▶ **INPUT DATA**
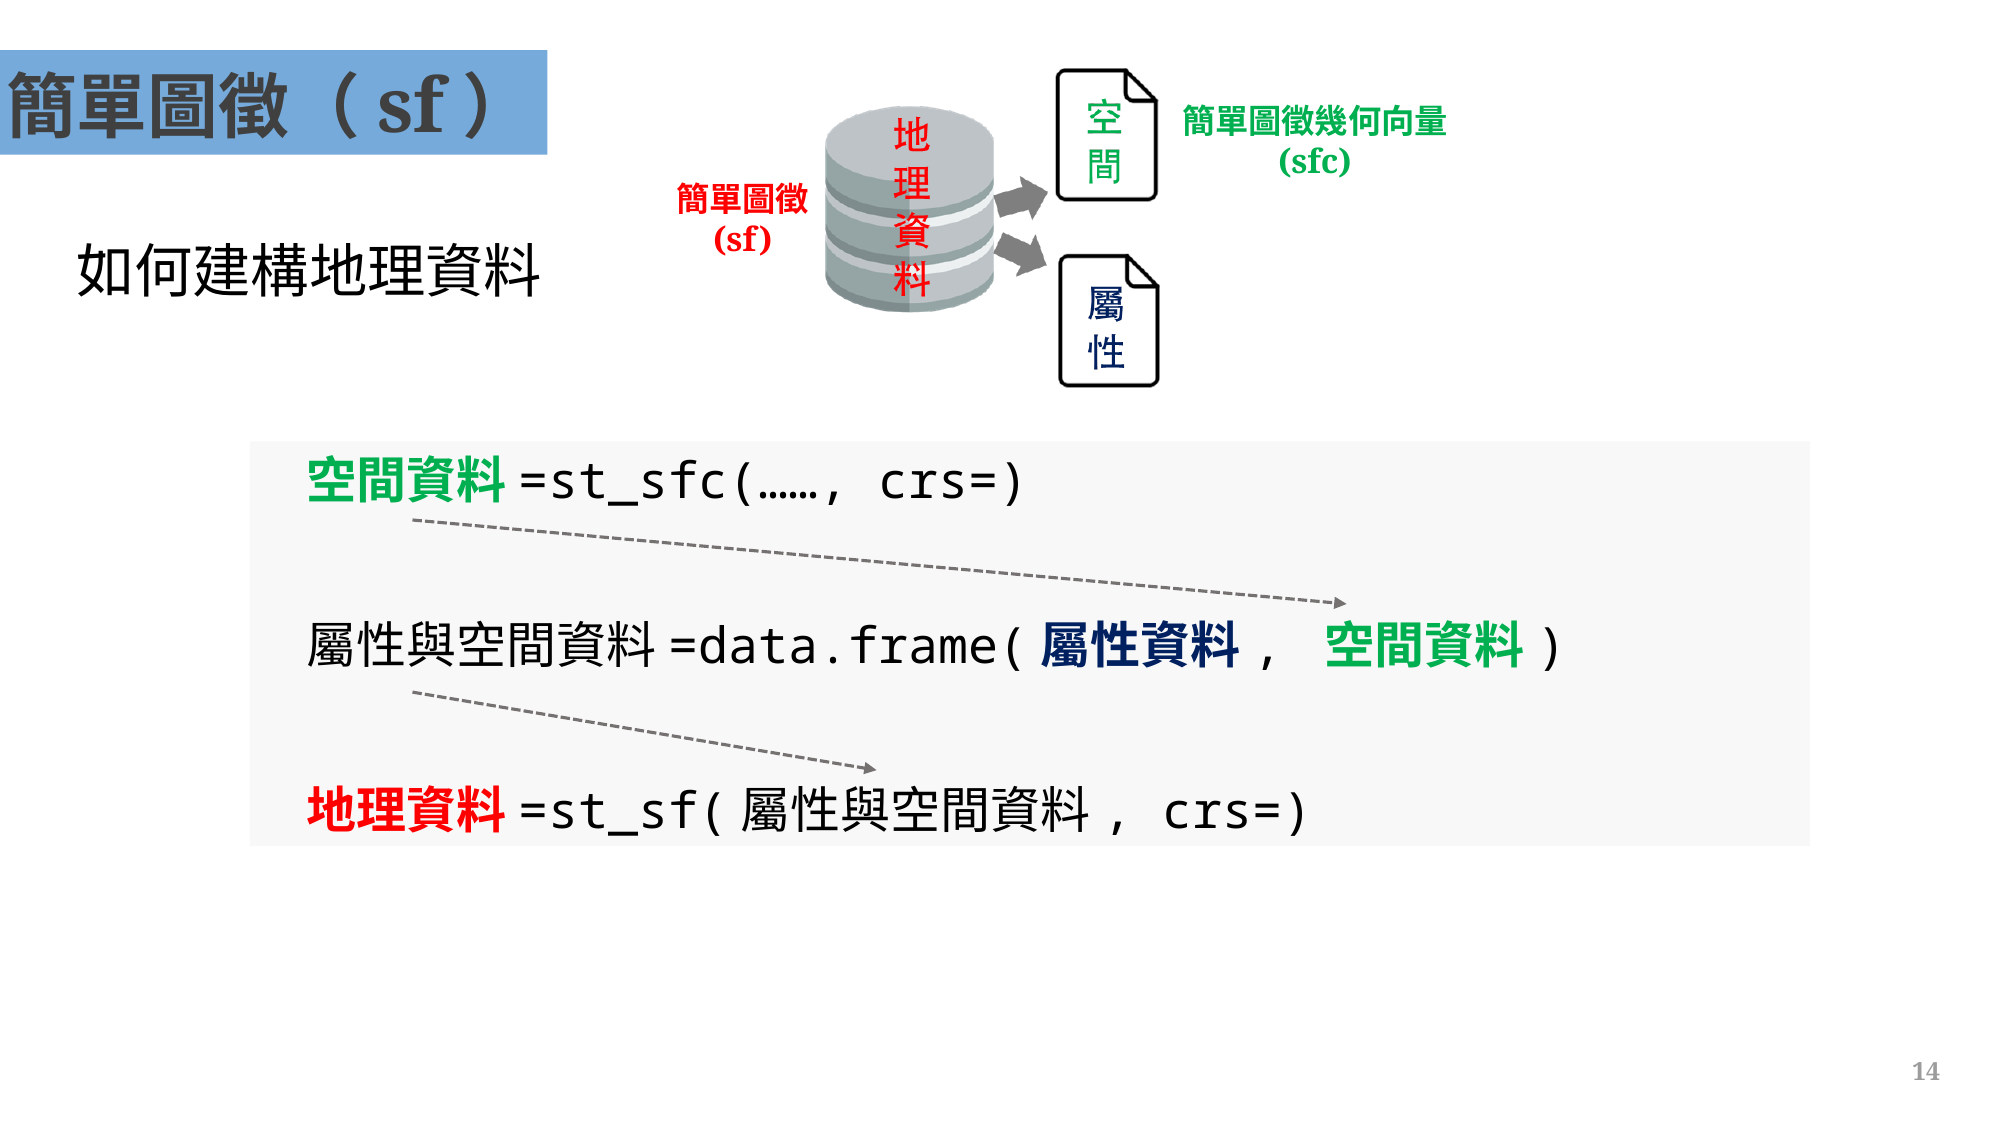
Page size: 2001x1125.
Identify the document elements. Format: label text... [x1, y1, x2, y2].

text_box 簡單圖徵（sf） [0, 50, 548, 155]
text_box 簡單圖徵幾何向量 (sfc) [1179, 93, 1463, 188]
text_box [412, 692, 877, 771]
picture [797, 53, 1179, 404]
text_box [412, 519, 1347, 604]
slide_number 14 [1505, 1042, 1955, 1103]
text_box 如何建構地理資料 [61, 226, 558, 311]
text_box 簡單圖徵 (sf) [661, 171, 797, 266]
text_box 空間資料=st_sfc(……, crs=) 屬性與空間資料=data.frame(屬性資料, 空間資料) 地理資料=st_sf(屬性與空間資料, crs=) [249, 441, 1810, 847]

▶ **WHAT IS EXPECTED**
Beginning with the line in which "Identify the document" appears, print each remaining line of the listing exactly, the last line included.

▶ **SOLUTION**
Identify the document elements. Format: label text... [x1, y1, x2, y2].

text_box 簡單圖徵（sf） [0, 50, 548, 155]
text_box 簡單圖徵幾何向量 (sfc) [1179, 93, 1463, 188]
text_box [412, 692, 877, 771]
picture [797, 53, 1179, 404]
text_box [412, 519, 1347, 604]
slide_number 14 [1505, 1042, 1955, 1103]
text_box 如何建構地理資料 [61, 226, 558, 311]
text_box 簡單圖徵 (sf) [661, 171, 797, 266]
text_box 空間資料=st_sfc(……, crs=) 屬性與空間資料=data.frame(屬性資料, 空間資料) 地理資料=st_sf(屬性與空間資料, crs=) [249, 441, 1810, 847]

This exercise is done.